Researchers: Heat From Exhaust Could Be Harnessed For Improved MPG
If you’ve ever crept along in gridlock and noticed the floor of your car getting a little warm, or ‘seen’ all the heat energy escaping from a hot exhaust pipe on a cold day, you know that exhaust systems send a lot of heat right out the tailpipe—heat that could potentially be put to use.
What if you could recapture that energy and turn it back into electricity that could be used by vehicle accessories?
As automakers look for incremental improvements in fuel economy, that’s one of the potential uses of an advanced thermoelectric material that’s being researched by physicists and engineers at the University of Michigan. They’ve studied the material that could potentially be wrapped around a vehicle’s exhaust system and would produce energy that could supplement the vehicle’s electrical system—therefore allowing higher mpg.

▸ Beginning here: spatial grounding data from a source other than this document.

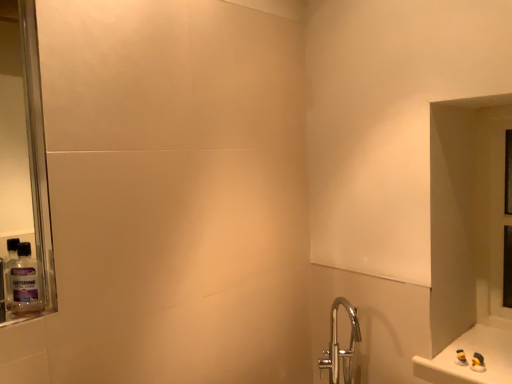
Locate an element on the screen. This screenshot has height=384, width=512. clear plastic mouthwash at left is located at coordinates (23, 281).

Looking at this image, in order to face clear plastic mouthwash at left, should I rotate leftwards or rightwards?

It's best to rotate left around 28.714 degrees.

Where is `transparent glass door at right`? This screenshot has height=384, width=512. transparent glass door at right is located at coordinates (497, 211).

Find the location of `white glossy counter at lower right`. white glossy counter at lower right is located at coordinates (470, 358).

Locate an element on the screen. The image size is (512, 384). mouthwash located on the left of transparent glass door at right is located at coordinates (23, 281).

Can you confirm if clear plastic mouthwash at left is bigger than transparent glass door at right?

Incorrect, clear plastic mouthwash at left is not larger than transparent glass door at right.

Is clear plastic mouthwash at left not near transparent glass door at right?

Yes, clear plastic mouthwash at left and transparent glass door at right are located far from each other.

Is point (35, 304) less distant than point (499, 138)?

Yes, it is.

Is transparent glass door at right oriented away from clear plastic mouthwash at left?

transparent glass door at right is not turned away from clear plastic mouthwash at left.

The width and height of the screenshot is (512, 384). Find the location of `glass door located underneath the clear plastic mouthwash at left (from a real-world perspective)`. glass door located underneath the clear plastic mouthwash at left (from a real-world perspective) is located at coordinates (497, 211).

Considering the relative sizes of transparent glass door at right and clear plastic mouthwash at left in the image provided, is transparent glass door at right bigger than clear plastic mouthwash at left?

Yes, transparent glass door at right is bigger than clear plastic mouthwash at left.

How much distance is there between transparent glass door at right and clear plastic mouthwash at left?

A distance of 6.51 feet exists between transparent glass door at right and clear plastic mouthwash at left.

Which is behind, point (436, 369) or point (40, 273)?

Such a system could make the most difference in low-speed stop-and-go driving, where exhaust pipes typically heat up and the mechanical load from vehicle alternators has a greater impact on fuel economy; supplemental power from these materials in the exhaust system, along with the newer smart-alternator systems already used in some vehicles, could together significantly ease that load.

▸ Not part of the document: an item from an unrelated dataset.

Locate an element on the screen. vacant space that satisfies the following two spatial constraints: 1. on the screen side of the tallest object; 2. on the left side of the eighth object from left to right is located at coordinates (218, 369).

The research was funded through a grant from the university’s Center for Solar and Thermal Energy Conversion, which is funded by the U.S. Department of Energy, has found that recent advances in the materials—including mechanically strong skutterudites combined with barium, can improve the efficiency of existing thermoelectrics by 15 to 20 percent, making them practical for some automotive applications.

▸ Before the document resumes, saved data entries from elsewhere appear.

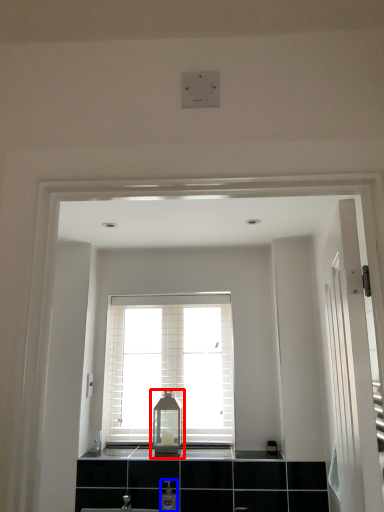
Question: Which object appears farthest to the camera in this image, medicine cabinet (highlighted by a red box) or toiletry (highlighted by a blue box)?

Choices:
 (A) medicine cabinet
 (B) toiletry

Answer: (A)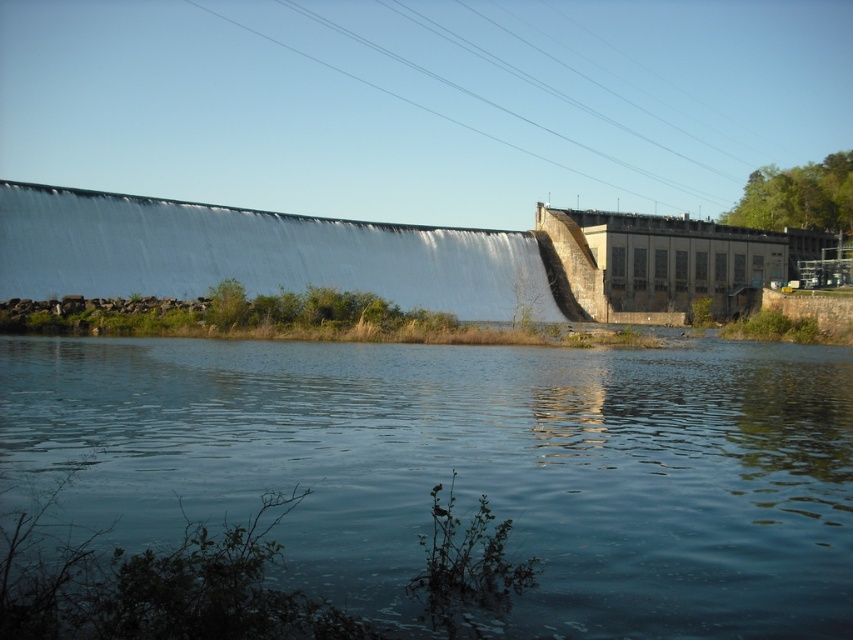
You are standing on the observation deck near the dam and notice the blue water at center and the white smooth dam at upper center. Which one appears larger in size when viewed from your current position?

As MotorAuthority has reported, GM and Purdue University have been working on a project that aims to cut fuel use by five percent with its first prototype, and BMW is working on a similar system. Both use materials that are more common than those being developed at Michigan.
Because these newly developed materials are expensive, automakers would initially be looking at hot spots where the greatest temperature differentials exist—such as between the engine and catalytic converter—although they could be used in a number of other spots to cumulatively recover more energy.
While electric cars such as the Nissan Leaf have shown that internal combustion engines are no longer necessary for some uses, gasoline- and diesel-burners will be common for decades. With as much as 70 percent of the energy in a gasoline vehicle is lost to waste heat, there’s a lot of progress yet to be made.